* [Lesetext]:
* * * * * * *

Leitsatz (amtlich)

Verauslagte Gerichtskosten können nicht nach § 19 BRAGO festgesetzt werden.

 

Normenkette

BRAGO § 19

 

Verfahrensgang

OLG Köln (Beschluss vom 09.10.2002; Aktenzeichen 27 WF 187/02)

LG Köln

 

Tenor

Die Rechtsbeschwerde gegen den Beschluss des 17. Zivilsenats des OLG Köln v. 9.10.2002 wird auf Kosten des Rechtsbeschwerdeführers zurückgewiesen.

Beschwerdewert: 98,42 Euro.

 

Gründe

I.

Die Antragsteller haben den Antragsgegner in einem Mahnverfahren vertreten. Mit Beschl. v. 8.5.2002 hat das LG gem. § 19 BRAGO die vom Antragsgegner an die Antragsteller zu zahlende Vergütung festgesetzt. Die Festsetzung verauslagter Gerichtsgebühren i. H. v. 192,50 DM hat es mit der Begründung abgelehnt, Gerichtskosten gehörten nicht zur gesetzlichen Vergütung i. S. v. § 19 BRAGO. Das OLG hat die sofortige Beschwerde der Antragsteller zurückgewiesen und die Rechtsbeschwerde zugelassen. Gegen die Zurückweisung wenden sich die Antragsteller mit der Rechtsbeschwerde.

II.

Die Rechtsbeschwerde ist statthaft gem. § 574 Abs. 1 Nr. 2 ZPO, bleibt in der Sache aber ohne Erfolg.

* * * * * * *

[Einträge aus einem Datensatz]
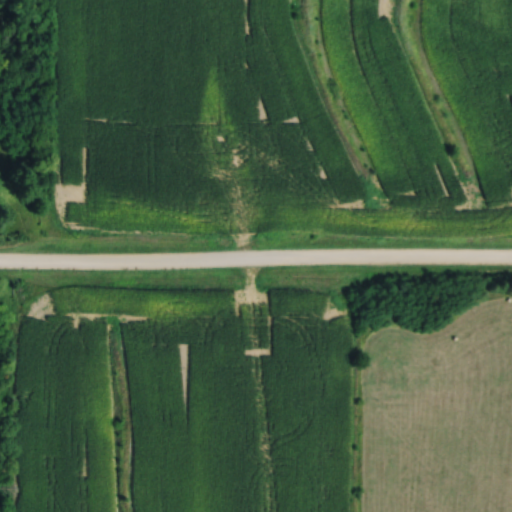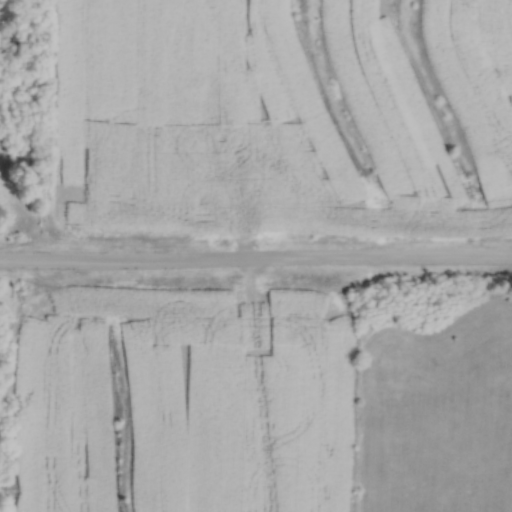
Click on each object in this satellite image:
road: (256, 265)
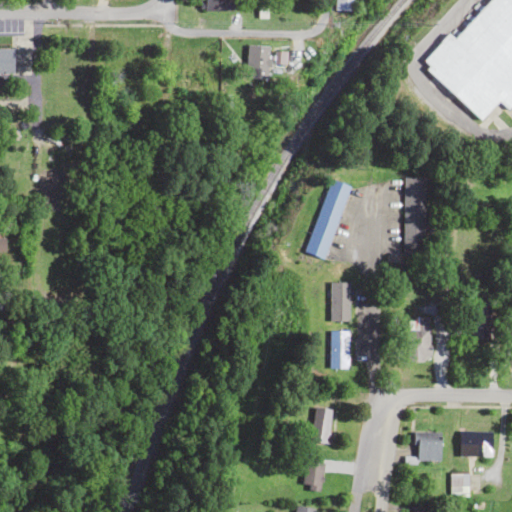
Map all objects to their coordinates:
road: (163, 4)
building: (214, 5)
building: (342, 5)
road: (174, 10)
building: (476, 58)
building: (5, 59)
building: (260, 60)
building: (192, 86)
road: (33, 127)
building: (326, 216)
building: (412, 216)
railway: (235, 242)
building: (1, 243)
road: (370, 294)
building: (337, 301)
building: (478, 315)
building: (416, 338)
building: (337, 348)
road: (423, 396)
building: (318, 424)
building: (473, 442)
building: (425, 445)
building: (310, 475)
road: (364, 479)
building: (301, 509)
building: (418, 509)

* * * * * * *

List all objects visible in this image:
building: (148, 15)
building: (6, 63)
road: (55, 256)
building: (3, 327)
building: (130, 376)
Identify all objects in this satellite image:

* * * * * * *

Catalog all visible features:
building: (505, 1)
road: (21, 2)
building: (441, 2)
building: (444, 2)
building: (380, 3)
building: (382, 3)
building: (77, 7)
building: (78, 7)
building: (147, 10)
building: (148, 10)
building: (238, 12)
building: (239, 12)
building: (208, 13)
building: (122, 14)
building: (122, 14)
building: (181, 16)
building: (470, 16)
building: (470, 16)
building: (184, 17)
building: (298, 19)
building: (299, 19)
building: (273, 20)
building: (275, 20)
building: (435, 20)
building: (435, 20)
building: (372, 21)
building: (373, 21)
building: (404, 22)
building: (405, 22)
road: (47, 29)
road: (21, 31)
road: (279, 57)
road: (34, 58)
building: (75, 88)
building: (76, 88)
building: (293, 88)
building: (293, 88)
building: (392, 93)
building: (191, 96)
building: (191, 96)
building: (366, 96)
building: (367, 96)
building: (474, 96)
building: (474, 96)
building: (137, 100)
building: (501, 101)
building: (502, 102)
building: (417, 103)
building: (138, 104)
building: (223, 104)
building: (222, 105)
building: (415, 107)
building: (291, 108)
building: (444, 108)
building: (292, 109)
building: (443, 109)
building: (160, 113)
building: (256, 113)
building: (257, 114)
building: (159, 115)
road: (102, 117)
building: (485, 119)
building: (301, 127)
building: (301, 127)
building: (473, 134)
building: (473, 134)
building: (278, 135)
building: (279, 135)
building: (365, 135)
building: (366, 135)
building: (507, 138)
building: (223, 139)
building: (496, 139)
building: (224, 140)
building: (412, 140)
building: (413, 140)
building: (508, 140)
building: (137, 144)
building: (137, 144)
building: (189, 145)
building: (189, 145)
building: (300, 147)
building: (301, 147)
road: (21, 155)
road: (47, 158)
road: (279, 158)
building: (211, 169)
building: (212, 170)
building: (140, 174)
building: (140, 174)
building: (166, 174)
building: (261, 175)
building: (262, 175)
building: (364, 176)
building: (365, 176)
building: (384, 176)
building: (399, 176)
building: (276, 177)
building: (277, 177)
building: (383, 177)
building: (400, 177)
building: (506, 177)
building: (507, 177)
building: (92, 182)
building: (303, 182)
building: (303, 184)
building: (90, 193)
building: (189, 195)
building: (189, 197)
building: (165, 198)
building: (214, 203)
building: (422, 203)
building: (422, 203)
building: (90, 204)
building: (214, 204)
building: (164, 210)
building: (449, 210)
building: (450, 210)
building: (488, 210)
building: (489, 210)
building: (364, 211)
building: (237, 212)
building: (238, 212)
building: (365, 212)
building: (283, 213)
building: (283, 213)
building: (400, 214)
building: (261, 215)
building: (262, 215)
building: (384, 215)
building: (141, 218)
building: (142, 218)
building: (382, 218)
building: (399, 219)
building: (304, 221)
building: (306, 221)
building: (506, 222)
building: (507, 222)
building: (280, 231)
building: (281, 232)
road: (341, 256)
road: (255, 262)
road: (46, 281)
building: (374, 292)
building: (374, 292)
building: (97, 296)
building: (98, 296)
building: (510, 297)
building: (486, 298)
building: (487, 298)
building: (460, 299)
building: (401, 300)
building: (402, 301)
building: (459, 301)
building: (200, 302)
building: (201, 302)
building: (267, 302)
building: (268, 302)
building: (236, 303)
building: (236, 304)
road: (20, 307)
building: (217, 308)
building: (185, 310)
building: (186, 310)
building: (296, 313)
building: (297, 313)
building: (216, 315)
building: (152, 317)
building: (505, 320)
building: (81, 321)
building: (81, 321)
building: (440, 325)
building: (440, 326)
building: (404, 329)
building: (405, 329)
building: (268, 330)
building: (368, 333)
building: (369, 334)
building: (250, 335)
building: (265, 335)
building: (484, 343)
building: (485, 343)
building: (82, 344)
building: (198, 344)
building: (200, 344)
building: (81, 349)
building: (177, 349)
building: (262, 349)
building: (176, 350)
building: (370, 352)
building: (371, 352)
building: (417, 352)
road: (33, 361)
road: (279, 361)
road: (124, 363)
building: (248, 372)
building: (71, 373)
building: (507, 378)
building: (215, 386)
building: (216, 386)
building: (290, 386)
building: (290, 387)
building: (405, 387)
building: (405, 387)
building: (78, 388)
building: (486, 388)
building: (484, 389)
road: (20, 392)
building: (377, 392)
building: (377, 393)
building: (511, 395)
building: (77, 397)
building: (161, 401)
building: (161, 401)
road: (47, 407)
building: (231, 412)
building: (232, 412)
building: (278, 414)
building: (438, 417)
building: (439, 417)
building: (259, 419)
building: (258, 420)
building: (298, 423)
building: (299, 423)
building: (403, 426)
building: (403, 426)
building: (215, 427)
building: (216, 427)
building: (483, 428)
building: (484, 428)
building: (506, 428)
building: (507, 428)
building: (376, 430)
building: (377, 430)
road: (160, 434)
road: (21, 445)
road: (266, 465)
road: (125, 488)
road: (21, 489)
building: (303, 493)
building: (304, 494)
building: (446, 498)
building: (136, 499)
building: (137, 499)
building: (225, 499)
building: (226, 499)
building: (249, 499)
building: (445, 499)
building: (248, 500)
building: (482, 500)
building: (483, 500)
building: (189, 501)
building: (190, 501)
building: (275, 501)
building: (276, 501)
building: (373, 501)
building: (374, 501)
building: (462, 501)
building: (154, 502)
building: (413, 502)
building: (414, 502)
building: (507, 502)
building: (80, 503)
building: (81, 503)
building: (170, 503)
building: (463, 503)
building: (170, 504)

* * * * * * *

* [Zu erledigende Aufgaben]:
- 1) Schreiben Sie aus dem Lesetext den Abschnitt von „Die Rechtsbeschwerde gegen“ bis einschließlich „Beschwerdewert: 98,42 Euro.“ wortgetreu ab.
- 2) Geben Sie für jede der folgenden Aussagen an, ob sie mit dem Lesetext übereinstimmt, und belegen Sie Ihr Ja oder Nein mit den entscheidenden Worten des Textes als wörtlichem Zitat. (a) Das LG hat es abgelehnt, die verauslagten Gerichtsgebühren in Höhe von 192,50 DM festzusetzen. (b) Das OLG hat die Rechtsbeschwerde nicht zugelassen. (c) Der Beschwerdewert beträgt 98,42 Euro.

* [Lösungen]:
- 1)
Die Rechtsbeschwerde gegen den Beschluss des 17. Zivilsenats des OLG Köln v. 9.10.2002 wird auf Kosten des Rechtsbeschwerdeführers zurückgewiesen.

Beschwerdewert: 98,42 Euro.

- 2)
(a) Ja: „Die Festsetzung verauslagter Gerichtsgebühren i. H. v. 192,50 DM hat es mit der Begründung abgelehnt“
(b) Nein: „Das OLG hat die sofortige Beschwerde der Antragsteller zurückgewiesen und die Rechtsbeschwerde zugelassen.“
(c) Ja: „Beschwerdewert: 98,42 Euro.“